Spesso la televisione è stata il capro espiatorio di tante mancanze degli adulti nei confronti dei ragazzi. Ricordo quando i robottoni “Jeeg Robot” o “Goldrake” venivano criticati quali veicoli di violenza, rimandando ai giochi popolari, quell’anelito di bellezza, di pacificazione.

In realtà, molti giochi dell’infanzia non sono esenti da aggressività, dal rischio di farsi male, dalla competizione, dal fatto che vince uno a sfavore di un altro. La differenza, sempre e comunque, la fa l’adulto di riferimento, quello che guarda cosa accade. Se l’adulto è presente e accoglie, educa, prende spunto da quanto accaduto per far riflettere, per insegnare strategie alternative, per spiegare che in ogni gioco si vince e si perde (e che forse non si perde mai del tutto se si rispetta l’avversario), i bambini potranno continuare a giocare tanto al tiro alla fune quanto ai giochi elettronici.

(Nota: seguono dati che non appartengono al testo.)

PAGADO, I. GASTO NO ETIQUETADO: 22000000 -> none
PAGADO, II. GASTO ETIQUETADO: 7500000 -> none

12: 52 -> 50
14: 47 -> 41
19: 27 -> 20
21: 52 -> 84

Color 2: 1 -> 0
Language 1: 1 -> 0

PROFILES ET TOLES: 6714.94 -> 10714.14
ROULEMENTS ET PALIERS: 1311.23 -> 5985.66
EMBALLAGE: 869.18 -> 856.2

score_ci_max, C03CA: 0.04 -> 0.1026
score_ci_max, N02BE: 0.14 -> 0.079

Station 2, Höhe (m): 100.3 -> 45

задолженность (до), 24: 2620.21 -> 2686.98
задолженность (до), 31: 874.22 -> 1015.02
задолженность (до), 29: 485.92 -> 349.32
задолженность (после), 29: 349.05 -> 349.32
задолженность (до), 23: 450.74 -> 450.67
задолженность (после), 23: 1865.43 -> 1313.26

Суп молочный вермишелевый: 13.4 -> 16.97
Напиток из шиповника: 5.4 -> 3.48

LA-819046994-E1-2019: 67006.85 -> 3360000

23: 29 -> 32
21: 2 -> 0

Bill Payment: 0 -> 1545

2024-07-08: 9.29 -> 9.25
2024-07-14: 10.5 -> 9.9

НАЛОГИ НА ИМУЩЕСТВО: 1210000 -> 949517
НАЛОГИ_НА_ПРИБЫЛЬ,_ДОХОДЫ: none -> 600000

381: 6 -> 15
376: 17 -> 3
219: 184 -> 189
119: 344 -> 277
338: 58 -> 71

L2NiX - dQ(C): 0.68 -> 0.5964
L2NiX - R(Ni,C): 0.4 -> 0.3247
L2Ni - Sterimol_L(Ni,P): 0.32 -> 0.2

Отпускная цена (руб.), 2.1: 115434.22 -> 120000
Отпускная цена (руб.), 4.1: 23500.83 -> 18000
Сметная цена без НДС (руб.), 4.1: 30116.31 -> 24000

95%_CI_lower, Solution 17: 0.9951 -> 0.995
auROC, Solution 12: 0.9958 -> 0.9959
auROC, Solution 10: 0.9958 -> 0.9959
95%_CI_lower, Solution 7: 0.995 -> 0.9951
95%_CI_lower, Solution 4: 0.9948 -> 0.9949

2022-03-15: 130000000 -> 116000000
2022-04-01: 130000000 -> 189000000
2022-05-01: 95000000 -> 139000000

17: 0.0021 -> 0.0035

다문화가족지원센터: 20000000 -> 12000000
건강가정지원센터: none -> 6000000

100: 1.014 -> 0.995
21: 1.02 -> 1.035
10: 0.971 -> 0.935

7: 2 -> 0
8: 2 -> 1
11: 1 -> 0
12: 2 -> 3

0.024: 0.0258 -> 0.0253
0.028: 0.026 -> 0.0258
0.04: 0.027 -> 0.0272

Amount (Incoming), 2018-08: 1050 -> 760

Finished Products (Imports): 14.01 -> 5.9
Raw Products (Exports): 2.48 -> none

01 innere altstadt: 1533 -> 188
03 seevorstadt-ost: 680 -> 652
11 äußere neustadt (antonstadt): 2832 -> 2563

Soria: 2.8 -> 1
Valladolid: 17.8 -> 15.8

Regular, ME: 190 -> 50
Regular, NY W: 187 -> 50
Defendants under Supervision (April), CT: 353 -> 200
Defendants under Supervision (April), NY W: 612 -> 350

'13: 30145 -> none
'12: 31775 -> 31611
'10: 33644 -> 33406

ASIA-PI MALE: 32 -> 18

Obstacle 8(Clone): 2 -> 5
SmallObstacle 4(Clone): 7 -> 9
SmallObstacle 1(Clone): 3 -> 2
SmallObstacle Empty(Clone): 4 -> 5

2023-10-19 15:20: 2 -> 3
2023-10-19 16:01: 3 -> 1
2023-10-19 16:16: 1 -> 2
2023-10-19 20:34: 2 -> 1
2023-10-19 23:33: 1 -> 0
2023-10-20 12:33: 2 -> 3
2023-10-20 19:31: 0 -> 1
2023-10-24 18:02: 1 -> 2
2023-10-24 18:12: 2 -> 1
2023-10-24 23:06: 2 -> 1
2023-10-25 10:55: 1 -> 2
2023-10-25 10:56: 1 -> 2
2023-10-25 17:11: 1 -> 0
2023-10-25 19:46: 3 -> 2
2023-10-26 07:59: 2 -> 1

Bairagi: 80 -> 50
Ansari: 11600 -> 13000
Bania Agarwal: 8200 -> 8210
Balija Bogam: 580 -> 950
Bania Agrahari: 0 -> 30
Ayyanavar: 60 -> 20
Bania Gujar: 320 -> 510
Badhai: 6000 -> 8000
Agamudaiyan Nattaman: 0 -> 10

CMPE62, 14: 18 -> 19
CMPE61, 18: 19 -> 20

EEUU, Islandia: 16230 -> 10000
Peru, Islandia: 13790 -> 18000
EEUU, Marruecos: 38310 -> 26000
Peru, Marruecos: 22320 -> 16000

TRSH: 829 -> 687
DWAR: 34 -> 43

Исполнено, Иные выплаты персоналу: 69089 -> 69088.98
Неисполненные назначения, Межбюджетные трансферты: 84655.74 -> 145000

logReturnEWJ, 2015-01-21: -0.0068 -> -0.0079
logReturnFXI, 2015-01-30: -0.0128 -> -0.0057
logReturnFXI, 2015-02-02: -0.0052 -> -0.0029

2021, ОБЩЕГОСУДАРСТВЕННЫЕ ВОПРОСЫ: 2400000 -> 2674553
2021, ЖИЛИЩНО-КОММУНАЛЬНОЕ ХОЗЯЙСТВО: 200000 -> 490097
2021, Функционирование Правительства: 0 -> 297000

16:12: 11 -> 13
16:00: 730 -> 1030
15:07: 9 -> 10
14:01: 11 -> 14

Se l’adulto si confonde, perché non sa muoversi nella sottile linea che separa il qualunquismo dalla partecipazione attiva e cooperativa, allora serie come “Squid game” possono essere potenzialmente pericolose per tutti. Che poi gli adulti debbano mettere dei filtri ai contenuti che possono vedere i loro figli, quello è un altro discorso: fa parte della responsabilità genitoriale che va dalla serie televisiva all’abbigliamento passando per l’alimentazione e oltre.

Spiegare, mettersi all’altezza del bambino e parlargli con calma e con fermezza, del perché delle proprie scelte anche se impopolari, resta sempre il compito più complesso da svolgere.